Data records
══════════════════════════════

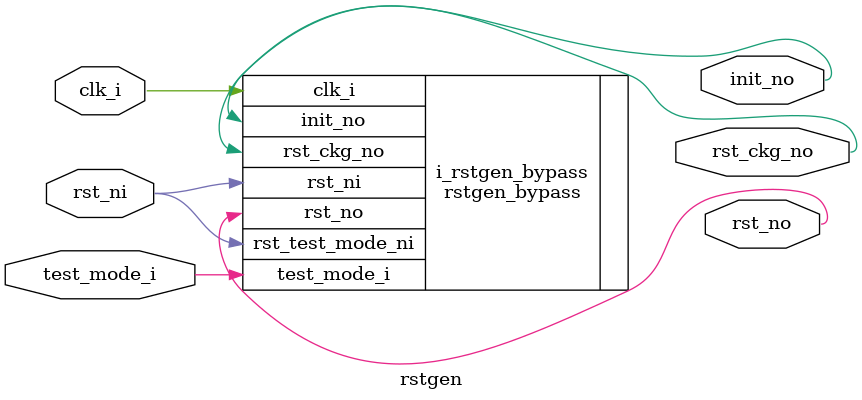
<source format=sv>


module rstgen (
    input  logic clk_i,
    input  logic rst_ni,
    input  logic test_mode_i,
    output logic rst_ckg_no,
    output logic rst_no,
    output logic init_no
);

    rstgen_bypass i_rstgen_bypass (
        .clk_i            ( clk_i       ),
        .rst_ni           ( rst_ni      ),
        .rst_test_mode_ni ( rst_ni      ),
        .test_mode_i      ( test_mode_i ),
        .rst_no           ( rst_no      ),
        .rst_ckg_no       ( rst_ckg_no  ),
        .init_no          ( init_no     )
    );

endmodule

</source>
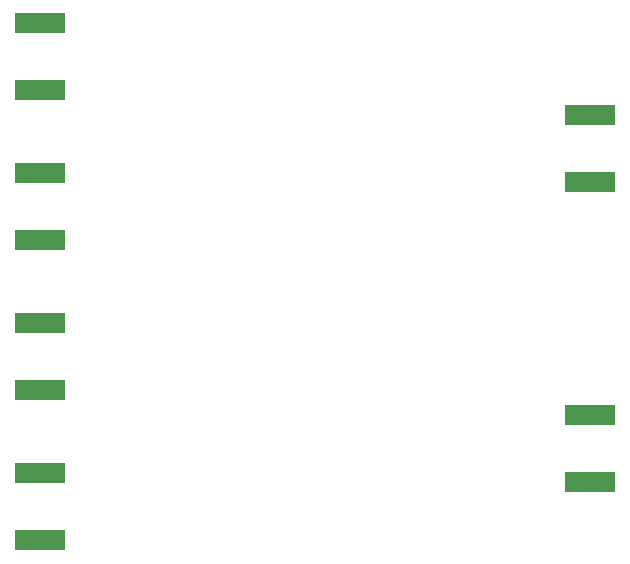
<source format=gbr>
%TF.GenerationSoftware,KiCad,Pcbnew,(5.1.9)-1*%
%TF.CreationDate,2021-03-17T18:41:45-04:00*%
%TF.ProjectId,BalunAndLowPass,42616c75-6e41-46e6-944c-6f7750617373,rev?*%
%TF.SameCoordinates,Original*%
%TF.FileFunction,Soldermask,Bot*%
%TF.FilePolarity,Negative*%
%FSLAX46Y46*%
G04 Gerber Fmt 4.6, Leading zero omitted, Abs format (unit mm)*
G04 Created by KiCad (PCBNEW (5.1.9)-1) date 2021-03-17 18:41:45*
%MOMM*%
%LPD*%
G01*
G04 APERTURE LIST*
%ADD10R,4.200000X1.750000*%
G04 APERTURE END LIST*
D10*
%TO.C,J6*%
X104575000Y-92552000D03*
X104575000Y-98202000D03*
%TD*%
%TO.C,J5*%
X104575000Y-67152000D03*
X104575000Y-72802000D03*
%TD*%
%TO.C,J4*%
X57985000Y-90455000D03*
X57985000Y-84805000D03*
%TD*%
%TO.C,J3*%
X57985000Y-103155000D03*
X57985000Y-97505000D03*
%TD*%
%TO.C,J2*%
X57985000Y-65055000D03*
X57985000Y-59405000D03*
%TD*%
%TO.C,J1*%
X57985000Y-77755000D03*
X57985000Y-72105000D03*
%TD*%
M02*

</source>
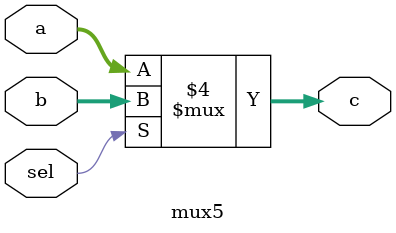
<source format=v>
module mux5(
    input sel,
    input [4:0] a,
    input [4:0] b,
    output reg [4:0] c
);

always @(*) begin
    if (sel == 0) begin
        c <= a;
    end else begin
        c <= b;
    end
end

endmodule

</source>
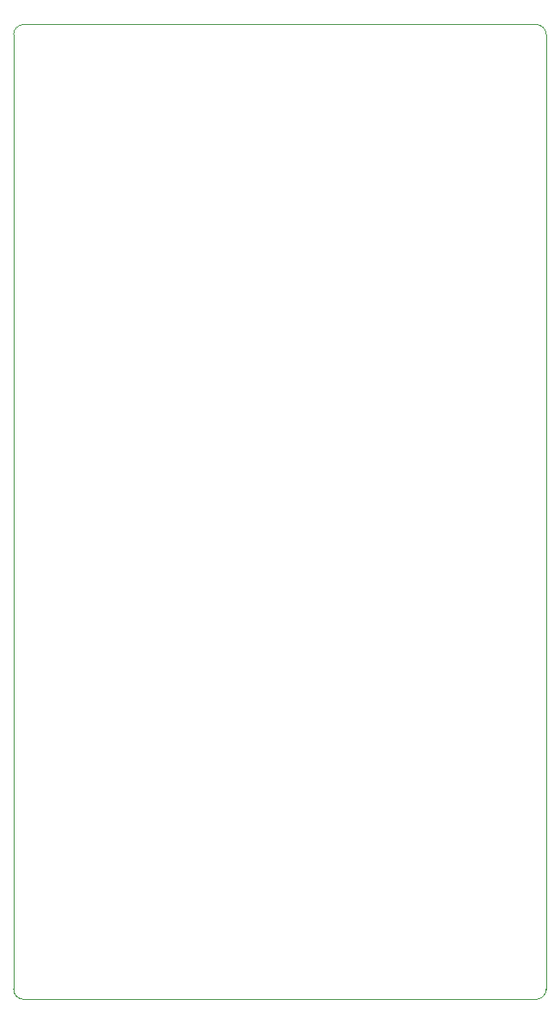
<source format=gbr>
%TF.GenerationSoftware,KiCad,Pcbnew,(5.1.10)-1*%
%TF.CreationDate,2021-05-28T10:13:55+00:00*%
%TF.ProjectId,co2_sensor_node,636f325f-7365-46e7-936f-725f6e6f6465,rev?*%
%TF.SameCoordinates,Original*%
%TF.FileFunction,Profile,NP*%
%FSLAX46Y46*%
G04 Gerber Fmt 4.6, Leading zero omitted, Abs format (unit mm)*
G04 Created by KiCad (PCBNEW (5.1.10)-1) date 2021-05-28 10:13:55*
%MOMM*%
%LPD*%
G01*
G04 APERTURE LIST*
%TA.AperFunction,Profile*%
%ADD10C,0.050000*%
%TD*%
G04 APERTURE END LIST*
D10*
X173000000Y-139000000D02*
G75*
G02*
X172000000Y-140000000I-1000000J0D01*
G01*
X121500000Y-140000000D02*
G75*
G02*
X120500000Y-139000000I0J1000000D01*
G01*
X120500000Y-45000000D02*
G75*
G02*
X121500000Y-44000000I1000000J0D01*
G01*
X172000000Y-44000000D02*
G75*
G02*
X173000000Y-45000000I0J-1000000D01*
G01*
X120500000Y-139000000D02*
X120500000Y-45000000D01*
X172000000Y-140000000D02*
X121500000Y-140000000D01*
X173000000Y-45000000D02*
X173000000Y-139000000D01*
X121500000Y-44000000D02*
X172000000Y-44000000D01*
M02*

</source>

══════════════════════════════

Problem — All lines of the records above with the word "begin" in them are to be copied.

Written answer —
always @(*) begin
    if (sel == 0) begin
    end else begin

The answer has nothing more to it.